Besonders herausfordernd bleibt das Segment der klassischen Sportwagen. Der 911 Carrera in der aktuellen Version 992.2 ist kaum noch unter 128.000 Euro zu bekommen. Für die spezialisierten Modelle wie den 911 GT3 oder den Turbo S müssen Kunden mittlerweile Summen zwischen 302.000 Euro und 361.000 Euro einplanen. Diese Fahrzeuge sind die Ikonen der Marke, an denen sich Sühlmann messen lassen muss. Jede Änderung an der Frontpartie oder den charakteristischen Kotflügeln wird von der Fachwelt und den Fans weltweit unter das Mikroskop gelegt.

Technische Herausforderungen und die persönliche Note

Es gibt jedoch berechtigte Zweifel, ob ein Designer, der seine Sporen bei Marken wie McLaren oder Bugatti verdient hat, das notwendige Gespür für die Bodenständigkeit besitzt, die Porsche trotz allen Luxus immer noch auszeichnet. Ein Porsche ist im Idealfall ein Alltagsauto, während ein McLaren oft ein reines Spielzeug für die Rennstrecke bleibt. Deshalb wird die erste große Aufgabe für Sühlmann darin bestehen, die neue Designsprache für die kommenden elektrischen Sportwagen-Generationen des 718 Boxster und Cayman zu finalisieren. Diese Modelle müssen Leichtigkeit und Agilität ausstrahlen, obwohl sie die schwere Last der Batterietechnik tragen.

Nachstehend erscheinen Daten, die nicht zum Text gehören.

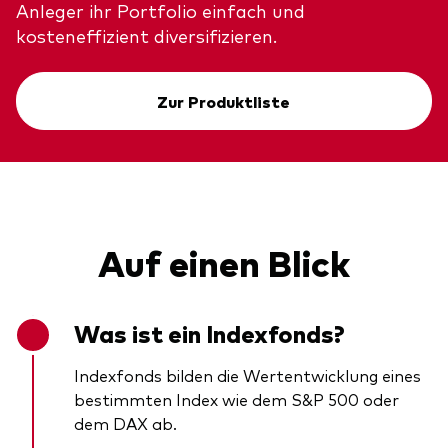
Anleger ihr Portfolio einfach und
Über uns
Unser Angebot
kosteneffizient diversifizieren.
Unsere Mission
ETFs
Sicherheit
Indexfonds
Zur Produktliste
Kontakt
Aktien
Ratgeber
Anleihen
ETF-Wissen
Multi-Asset
Unsere Anlageprinzipien
Auf einen Blick
Im Fokus
Welt-ETFs
Was ist ein Indexfonds?
Länder-ETFs
Indexfonds bilden die Wertentwicklung eines
LifeStrategy
bestimmten Index wie dem S&P 500 oder
dem DAX ab.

Die  Berufung von Sühlmann ist eine klare Ansage in Richtung einer noch stärkeren Leistungsorientierung. Es besteht die Gefahr, dass die feine, fast schon poetische Eleganz, die Michael Mauer vielen Modellen verliehen hat, einer eher technokratischen Kühle weicht. Die Zusammenarbeit zwischen Leiters und Sühlmann bei McLaren war von einer kompromisslosen Suche nach Effizienz geprägt. Wenn dieses Prinzip eins zu eins auf Porsche übertragen wird, könnten die zukünftigen Modelle zwar aerodynamisch perfekt, aber emotional weniger greifbar sein. Dennoch ist dieser Schritt konsequent, da sich Porsche im Wettbewerb mit neuen, hochtechnisierten Konkurrenten aus China und den USA behaupten muss.

Fazit und Ausblick

Michael Mauer hinterlässt ein wohlgeordnetes Haus. Er hat Porsche durch zwei Jahrzehnte des Wachstums begleitet und das Design als eine der stärksten Säulen des Unternehmens etabliert. Sein Abgang erfolgt auf dem Höhepunkt seines Wirkens, nachdem er die ersten Schritte in die elektrische Zukunft erfolgreich gestaltet hat. Er wird seinem Nachfolger noch für eine Übergangszeit beratend zur Seite stehen, um einen reibungslosen Wissenstransfer zu gewährleisten. Dies unterstreicht die Bedeutung, die Porsche der Kontinuität beimisst.

Tobias Sühlmann steht nun vor der Aufgabe, die Marke in die nächste Phase zu führen. Er muss beweisen, dass er nicht nur exklusive Kleinserien wie den Bentley Batur entwerfen kann, sondern eine globale Marke mit einem Volumen von über 300.000 Fahrzeugen pro Jahr gestalterisch zusammenhält. Die Erwartungen sind immens, und der Spielraum für Fehler ist gering. Porsche ist ein Unternehmen, das von seinem Mythos lebt, und dieser Mythos wird zu einem großen Teil durch die Formgebung genährt. Ob Sühlmann als der Mann in die Geschichte eingehen wird, der den 911 erfolgreich neu erfunden hat, oder ob er an den hohen Erwartungen der Traditionalisten scheitert, wird sich in den nächsten Jahren zeigen. Sicher ist nur, dass die Ära Mauer als eine der erfolgreichsten Perioden in die Annalen von Porsche eingehen wird und Sühlmann nun die Chance hat, seine eigene, unverwechselbare Spur in Zuffenhausen zu hinterlassen.